§ WHAT IS BEING ASKED: Reproduce the stretch of lines from the one containing "What is the" through the one containing "Is Fold 2 the majority of the pie?", substituting "Fold 3" for "Fold 2" and keeping everything else unchanged.

§ TASK MATERIAL:
--- START ---

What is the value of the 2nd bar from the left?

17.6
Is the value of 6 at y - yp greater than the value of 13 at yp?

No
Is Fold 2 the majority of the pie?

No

--- END ---
--- START ---

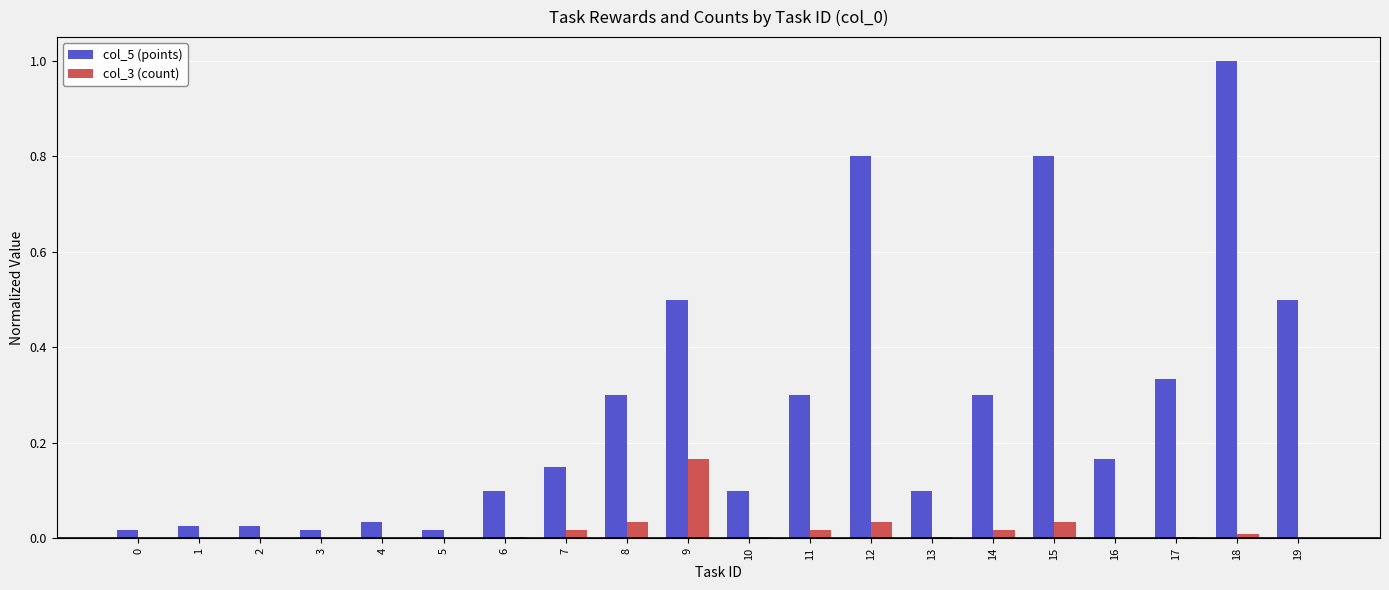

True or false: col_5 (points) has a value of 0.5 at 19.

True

--- END ---

§ YOUR SOLUTION:
What is the value of the 2nd bar from the left?

17.6
Is the value of 6 at y - yp greater than the value of 13 at yp?

No
Is Fold 3 the majority of the pie?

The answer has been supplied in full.